Extrait fourni >>
37:09 Linder, qui est le ministre libéral des Finances, quand on lui dit qu'il faut assouplir la règle d'or, le debt break...
37:15 Ah non, c'est l'occasion historique de renforcer le debt break.
37:19 Voilà. Donc, on est face à une impasse, en réalité, face à une véritable angoisse.
37:24 C'est un sujet qui ne concerne pas que l'Allemagne. On pourrait presque en rire, si c'était que ça.
37:29 Parce que ça ne tourne pas vers la caricature.
37:31 Non, ça rend triste. Ça rend triste sans joie.
37:34 Avec des implications européennes qu'on mesure mal encore, mais qui sont très inquiétantes, fondamentalement.
37:40 Et in fine, avec un risque politique à la clé.
37:44 Il y a quand même des échéances électorales qui se préparent, et on aimerait bien qu'en Allemagne...
37:49 On s'entend bien. Ce qui est dramatique et qui ne fait pas rire, c'est que l'Allemagne a les moyens de se reconstruire comme jamais.
37:56 Oui, oui, tout à fait.
37:57 C'est ça que je trouve terrible, vu de ce côté durin, où on n'a pas de leçons à donner à personne, et certainement pas l'Allemagne.
38:03 Ce qui est un peu original, c'est que si on tient un peu le trait, c'est qu'on pourrait avoir une crise de la zone euro.
38:10 Cette fois-ci, qu'il y a un épicentre qui est en Allemagne, parce que c'est vraiment ce scandale, ce problème de comptabilité...
38:19 Cette révélation.
38:20 Cette révélation qui pourrait bloquer un certain nombre de discussions en Europe pour les futurs budgets, pour les futurs plans d'investissement.
38:27 Et en fait, on aurait vraiment cette nouvelle crise de la zone euro.
38:31 On n'y est pas encore, mais on pourrait imaginer que ça aille jusqu'à une crise de la zone euro.
38:34 Alors qu'on croyait justement avoir fait des pas de géant suffisants pour écarter le risque existentiel qui a plané depuis sa naissance sur l'euro.
38:43 Florian, si vous voulez conclure sur le risque budgétaire, le risque des finances publiques, moi je note juste qu'on attend toujours la dégradation du vendredi soir, etc.
38:52 Pour l'instant, c'est Portugal relevé de deux crans, Italie stabilisée en termes de perspectives, la France la semaine prochaine, la Grèce retour en investment grade également.
39:03 Pour l'instant, les agences et le marché ne nous disent pas qu'il y a une urgence immédiate sur les finances publiques.
39:10 C'est peut-être la solution pour arriver à boucler notre histoire de soft landing.
39:14 C'est que jusqu'à présent, ce qui a empêché qu'on sombre rapidement dans une récession, c'est l'étendue de l'aide publique.

Consigne 1 >> D'après la transcription, quel poste occupe Linder ?
Consigne 2 >> Donnez tel quel le passage de la transcription qui va de « 37:44 Il y a » jusqu'à « problème de comptabilité... ».
Consigne 3 >> Reprenez la transcription sur les finances publiques et la zone euro juste après sa dernière phrase, et poursuivez-la.
Vous n'aurez pas besoin des enregistrements.

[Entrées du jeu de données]
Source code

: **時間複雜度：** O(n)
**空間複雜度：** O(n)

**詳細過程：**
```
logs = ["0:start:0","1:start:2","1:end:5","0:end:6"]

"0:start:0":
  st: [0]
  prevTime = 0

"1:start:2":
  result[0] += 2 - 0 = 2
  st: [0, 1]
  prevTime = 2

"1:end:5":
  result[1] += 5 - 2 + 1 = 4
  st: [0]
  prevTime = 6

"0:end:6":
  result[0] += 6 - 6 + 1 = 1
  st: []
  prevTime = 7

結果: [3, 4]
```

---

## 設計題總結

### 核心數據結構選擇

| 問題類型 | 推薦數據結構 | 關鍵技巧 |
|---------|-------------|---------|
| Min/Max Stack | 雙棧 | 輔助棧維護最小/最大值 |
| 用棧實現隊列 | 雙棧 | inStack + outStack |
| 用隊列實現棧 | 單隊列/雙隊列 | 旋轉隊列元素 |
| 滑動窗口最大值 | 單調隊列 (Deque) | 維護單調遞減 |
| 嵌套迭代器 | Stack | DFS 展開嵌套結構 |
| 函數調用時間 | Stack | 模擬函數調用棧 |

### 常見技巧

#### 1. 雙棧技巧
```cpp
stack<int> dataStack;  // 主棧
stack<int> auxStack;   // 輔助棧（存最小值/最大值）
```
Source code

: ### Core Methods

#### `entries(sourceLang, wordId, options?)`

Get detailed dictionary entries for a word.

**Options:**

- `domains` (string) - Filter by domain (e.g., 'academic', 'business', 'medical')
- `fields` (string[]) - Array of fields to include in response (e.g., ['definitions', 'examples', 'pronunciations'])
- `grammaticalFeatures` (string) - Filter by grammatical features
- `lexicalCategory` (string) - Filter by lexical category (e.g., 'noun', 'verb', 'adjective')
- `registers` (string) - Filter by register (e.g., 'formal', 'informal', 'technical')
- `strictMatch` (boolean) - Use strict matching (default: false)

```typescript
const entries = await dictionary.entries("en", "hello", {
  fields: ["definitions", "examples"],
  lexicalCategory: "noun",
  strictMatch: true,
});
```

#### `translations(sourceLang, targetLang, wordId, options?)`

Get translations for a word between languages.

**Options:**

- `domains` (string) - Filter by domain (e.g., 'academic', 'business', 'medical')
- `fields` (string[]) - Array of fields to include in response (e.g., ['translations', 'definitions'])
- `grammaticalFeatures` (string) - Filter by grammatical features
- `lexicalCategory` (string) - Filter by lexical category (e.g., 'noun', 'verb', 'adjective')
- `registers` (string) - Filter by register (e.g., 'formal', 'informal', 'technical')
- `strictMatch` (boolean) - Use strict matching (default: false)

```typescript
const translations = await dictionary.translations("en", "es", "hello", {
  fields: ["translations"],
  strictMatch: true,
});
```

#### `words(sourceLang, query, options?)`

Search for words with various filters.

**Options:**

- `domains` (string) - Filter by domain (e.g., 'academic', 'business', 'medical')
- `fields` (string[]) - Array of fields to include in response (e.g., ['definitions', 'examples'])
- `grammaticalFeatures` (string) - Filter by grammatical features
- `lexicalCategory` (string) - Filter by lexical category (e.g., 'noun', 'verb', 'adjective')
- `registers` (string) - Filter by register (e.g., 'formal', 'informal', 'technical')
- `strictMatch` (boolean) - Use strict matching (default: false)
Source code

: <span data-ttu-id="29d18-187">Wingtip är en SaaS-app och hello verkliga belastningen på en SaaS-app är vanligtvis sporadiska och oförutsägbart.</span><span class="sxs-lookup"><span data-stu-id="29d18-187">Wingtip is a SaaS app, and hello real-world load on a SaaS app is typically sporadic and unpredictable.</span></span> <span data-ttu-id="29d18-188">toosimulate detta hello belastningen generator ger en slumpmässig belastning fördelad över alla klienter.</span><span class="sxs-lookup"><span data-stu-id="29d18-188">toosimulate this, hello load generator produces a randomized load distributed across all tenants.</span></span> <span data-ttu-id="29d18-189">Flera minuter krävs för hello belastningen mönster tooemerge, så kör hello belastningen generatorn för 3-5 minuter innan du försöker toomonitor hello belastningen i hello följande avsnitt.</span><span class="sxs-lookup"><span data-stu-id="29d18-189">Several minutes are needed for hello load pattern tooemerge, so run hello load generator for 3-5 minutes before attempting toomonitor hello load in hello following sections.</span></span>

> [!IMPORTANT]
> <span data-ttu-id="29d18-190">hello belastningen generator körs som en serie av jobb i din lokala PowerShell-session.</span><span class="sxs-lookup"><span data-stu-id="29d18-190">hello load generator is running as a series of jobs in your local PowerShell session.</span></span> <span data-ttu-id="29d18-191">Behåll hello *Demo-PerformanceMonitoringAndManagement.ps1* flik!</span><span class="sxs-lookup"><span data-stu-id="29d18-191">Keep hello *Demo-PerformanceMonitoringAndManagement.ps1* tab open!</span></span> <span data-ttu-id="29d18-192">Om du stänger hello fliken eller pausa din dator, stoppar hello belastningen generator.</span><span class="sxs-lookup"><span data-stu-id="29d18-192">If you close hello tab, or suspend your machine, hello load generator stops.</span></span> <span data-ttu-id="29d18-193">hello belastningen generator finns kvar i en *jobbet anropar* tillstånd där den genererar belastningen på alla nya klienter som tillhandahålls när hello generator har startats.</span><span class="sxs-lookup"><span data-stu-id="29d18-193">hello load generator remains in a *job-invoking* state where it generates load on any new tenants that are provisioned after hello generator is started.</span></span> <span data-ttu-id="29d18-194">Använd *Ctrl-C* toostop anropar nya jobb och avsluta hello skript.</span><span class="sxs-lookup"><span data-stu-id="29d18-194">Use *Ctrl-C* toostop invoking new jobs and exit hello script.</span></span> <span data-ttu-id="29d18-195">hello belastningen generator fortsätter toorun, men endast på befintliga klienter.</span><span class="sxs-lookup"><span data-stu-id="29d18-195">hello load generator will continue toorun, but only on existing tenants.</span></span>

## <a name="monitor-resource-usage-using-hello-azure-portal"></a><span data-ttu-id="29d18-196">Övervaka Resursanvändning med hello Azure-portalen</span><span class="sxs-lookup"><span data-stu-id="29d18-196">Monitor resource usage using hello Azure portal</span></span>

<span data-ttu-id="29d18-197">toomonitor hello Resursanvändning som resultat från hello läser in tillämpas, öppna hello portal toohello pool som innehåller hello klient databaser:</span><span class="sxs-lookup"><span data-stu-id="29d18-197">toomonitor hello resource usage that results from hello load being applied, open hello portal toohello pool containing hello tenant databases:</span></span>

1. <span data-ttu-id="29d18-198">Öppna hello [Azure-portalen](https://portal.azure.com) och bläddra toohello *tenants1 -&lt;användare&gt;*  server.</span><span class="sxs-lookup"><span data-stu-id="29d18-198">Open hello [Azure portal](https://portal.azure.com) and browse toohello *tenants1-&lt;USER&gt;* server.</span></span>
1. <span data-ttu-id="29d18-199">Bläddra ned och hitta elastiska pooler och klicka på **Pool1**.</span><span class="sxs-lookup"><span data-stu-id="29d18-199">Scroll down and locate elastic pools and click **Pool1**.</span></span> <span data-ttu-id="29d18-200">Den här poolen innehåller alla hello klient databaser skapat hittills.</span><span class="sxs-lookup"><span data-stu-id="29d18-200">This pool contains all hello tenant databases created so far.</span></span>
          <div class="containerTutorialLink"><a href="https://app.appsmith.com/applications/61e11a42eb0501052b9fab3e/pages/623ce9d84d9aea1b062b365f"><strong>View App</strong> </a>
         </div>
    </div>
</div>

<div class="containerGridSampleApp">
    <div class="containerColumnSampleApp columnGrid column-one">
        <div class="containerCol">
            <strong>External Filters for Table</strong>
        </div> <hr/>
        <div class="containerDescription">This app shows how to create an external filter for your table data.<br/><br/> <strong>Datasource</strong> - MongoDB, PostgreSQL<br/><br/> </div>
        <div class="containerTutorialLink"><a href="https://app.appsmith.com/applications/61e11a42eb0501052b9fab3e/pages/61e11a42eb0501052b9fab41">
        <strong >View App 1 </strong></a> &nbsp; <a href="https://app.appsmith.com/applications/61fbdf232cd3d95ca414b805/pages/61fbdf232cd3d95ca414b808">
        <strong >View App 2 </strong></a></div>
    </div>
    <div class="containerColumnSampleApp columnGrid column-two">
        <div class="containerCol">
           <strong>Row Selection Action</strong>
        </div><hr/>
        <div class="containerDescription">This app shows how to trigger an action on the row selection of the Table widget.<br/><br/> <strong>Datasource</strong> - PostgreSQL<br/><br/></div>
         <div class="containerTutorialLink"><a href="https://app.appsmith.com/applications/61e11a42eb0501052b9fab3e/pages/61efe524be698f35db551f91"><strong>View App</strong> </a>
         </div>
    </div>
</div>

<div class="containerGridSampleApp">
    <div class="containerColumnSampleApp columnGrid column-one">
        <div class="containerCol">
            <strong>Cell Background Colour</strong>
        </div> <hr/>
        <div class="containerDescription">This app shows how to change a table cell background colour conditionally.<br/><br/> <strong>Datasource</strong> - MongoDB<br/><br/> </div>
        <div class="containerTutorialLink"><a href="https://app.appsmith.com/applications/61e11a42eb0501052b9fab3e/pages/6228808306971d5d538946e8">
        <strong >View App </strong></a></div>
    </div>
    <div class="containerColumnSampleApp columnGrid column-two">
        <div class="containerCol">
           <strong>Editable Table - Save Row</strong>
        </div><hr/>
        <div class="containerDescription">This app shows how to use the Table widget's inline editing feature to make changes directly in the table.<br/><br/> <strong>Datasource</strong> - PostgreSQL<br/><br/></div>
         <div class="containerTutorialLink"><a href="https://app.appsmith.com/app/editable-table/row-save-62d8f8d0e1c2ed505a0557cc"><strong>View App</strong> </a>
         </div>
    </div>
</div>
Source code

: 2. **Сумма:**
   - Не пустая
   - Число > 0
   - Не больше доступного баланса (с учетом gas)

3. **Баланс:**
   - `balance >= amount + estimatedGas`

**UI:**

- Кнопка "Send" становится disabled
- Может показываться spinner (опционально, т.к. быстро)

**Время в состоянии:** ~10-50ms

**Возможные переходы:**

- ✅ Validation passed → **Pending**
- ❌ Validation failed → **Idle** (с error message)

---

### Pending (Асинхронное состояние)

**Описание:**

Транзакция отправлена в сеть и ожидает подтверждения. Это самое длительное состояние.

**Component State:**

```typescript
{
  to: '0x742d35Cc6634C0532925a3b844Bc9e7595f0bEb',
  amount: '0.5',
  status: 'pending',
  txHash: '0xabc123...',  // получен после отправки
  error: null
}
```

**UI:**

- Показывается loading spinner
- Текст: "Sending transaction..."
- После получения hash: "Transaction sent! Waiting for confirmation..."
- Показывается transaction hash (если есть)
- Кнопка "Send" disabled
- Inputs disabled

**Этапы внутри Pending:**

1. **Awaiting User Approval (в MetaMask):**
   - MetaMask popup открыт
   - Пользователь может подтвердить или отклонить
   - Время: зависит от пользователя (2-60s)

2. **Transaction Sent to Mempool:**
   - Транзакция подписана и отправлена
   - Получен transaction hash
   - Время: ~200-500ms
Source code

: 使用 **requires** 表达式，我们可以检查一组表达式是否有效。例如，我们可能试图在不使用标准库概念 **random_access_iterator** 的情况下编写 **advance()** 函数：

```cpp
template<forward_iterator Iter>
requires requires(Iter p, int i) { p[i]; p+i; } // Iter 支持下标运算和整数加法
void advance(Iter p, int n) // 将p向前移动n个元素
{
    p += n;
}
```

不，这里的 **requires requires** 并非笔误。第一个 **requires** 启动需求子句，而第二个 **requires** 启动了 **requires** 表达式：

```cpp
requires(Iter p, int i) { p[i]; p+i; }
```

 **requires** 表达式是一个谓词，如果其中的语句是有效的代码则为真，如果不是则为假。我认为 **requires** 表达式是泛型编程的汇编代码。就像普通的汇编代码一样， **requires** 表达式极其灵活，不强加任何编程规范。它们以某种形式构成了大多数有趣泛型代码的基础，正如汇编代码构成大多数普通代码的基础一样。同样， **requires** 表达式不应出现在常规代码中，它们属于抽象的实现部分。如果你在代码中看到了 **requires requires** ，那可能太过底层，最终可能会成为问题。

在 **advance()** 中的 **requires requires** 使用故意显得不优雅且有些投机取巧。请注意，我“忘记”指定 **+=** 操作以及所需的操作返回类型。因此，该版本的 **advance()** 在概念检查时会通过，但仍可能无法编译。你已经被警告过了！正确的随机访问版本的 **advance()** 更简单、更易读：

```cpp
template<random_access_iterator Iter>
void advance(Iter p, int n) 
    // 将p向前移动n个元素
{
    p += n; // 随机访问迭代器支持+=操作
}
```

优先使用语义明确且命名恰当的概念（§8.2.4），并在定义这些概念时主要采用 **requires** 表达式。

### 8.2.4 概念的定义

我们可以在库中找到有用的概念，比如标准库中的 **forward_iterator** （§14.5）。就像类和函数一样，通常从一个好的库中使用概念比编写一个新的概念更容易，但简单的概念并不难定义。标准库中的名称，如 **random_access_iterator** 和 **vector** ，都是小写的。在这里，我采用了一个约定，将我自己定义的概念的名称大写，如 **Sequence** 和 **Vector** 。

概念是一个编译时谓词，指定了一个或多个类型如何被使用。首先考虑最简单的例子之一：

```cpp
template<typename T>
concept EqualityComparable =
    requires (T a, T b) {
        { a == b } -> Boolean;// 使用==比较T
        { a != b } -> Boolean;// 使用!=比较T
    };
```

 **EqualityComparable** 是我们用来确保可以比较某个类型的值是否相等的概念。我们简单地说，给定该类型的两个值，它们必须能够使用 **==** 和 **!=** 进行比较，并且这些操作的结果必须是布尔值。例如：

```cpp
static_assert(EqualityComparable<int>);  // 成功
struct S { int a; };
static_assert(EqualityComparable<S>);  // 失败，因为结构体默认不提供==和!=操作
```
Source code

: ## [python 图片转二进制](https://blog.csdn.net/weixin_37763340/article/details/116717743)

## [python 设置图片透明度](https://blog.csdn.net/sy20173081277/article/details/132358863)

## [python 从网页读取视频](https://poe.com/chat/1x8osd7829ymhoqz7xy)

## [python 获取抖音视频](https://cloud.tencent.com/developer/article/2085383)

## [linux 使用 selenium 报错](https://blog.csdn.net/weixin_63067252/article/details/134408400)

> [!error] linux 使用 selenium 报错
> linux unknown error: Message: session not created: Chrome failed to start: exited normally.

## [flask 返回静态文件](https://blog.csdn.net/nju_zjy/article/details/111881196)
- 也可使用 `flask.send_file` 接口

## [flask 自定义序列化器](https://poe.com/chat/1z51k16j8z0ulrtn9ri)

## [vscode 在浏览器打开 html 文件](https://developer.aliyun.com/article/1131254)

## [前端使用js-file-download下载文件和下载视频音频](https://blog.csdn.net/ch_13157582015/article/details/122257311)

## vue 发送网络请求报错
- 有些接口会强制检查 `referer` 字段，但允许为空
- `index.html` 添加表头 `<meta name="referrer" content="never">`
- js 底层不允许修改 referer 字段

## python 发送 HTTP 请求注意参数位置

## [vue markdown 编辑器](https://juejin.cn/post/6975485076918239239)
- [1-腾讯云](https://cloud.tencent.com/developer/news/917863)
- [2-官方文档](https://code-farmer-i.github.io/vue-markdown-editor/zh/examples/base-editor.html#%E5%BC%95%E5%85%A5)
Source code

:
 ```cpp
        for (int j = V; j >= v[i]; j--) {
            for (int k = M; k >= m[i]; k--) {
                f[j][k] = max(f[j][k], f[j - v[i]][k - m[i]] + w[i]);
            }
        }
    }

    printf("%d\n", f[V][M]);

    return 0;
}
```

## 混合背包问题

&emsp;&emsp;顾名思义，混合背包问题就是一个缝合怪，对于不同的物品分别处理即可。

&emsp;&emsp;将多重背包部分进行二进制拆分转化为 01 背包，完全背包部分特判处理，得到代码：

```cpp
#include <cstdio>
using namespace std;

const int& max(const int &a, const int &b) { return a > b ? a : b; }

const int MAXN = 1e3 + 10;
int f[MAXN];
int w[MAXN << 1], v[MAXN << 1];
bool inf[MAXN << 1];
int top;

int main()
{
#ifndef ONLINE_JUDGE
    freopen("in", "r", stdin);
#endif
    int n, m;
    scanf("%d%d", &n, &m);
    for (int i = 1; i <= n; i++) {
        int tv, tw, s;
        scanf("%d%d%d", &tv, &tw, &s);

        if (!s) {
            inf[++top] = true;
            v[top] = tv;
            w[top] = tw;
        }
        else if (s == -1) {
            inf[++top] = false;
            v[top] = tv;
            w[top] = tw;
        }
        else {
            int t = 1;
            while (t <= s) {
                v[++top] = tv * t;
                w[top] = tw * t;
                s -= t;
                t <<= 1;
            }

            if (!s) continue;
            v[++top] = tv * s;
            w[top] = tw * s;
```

Réponse 1 >> Il est le ministre libéral des Finances.

Réponse 2 >>
37:44 Il y a quand même des échéances électorales qui se préparent, et on aimerait bien qu'en Allemagne...
37:49 On s'entend bien. Ce qui est dramatique et qui ne fait pas rire, c'est que l'Allemagne a les moyens de se reconstruire comme jamais.
37:56 Oui, oui, tout à fait.
37:57 C'est ça que je trouve terrible, vu de ce côté durin, où on n'a pas de leçons à donner à personne, et certainement pas l'Allemagne.
38:03 Ce qui est un peu original, c'est que si on tient un peu le trait, c'est qu'on pourrait avoir une crise de la zone euro.
38:10 Cette fois-ci, qu'il y a un épicentre qui est en Allemagne, parce que c'est vraiment ce scandale, ce problème de comptabilité...

Réponse 3 >>
39:20 Il faut rappeler la taille des plans qui ont été déployés depuis le Covid.
39:24 On parle aux Etats-Unis de plus de 40% de déficit sur PIB.
39:28 C'est-à-dire ?
39:29 Cumulé.
39:30 C'est prodigieux, c'est monstrueux de la part de la grande économie libérale qui a pu tourner en 2020 à plus de 50% de PIB de dépenses.
39:40 C'est assez monstrueux.
39:41 On critique beaucoup Powell, j'entends les critiques formulées contre la Fed.
39:46 Pour autant, eux poussent d'un côté et de l'autre côté, il y a l'administration, le Trésor américain qui pousse de l'autre côté.
39:52 C'est la même chose en Europe.
39:54 C'est un danger global pour le dérapage.
39:58 L'Inde de côté va pousser plus fort que l'autre.
40:01 Bastien, pour remonter rapidement.
40:03 Très court.
40:04 On parle de l'Allemagne et ça arrive quand même au pire moment par rapport à la politique de la BCE.
40:09 On parle vraiment beaucoup des taux directeurs.
40:11 On ne parle que de ça.
40:12 Mais tout le monde oublie le quantitative tightening.
40:14 Ce qui est quand même très probable, c'est qu'en 2024, on ait un renforcement du quantitative tightening avec l'inclusion du PEPP dans le quantitative tightening.
40:22 Donc en fait, on aura un problème de finances publiques à un moment où la BCE va être encore plus dure sur ce plan-là.
40:29 Encore plus absente du marché des obligations souveraines.
40:33 Encore une fois, l'Allemagne a les moyens de se reconstruire.
40:36 L'Allemagne n'a pas de problème d'argent, pour dire les choses.
40:38 On a que des problèmes virtuels.
40:40 Oui.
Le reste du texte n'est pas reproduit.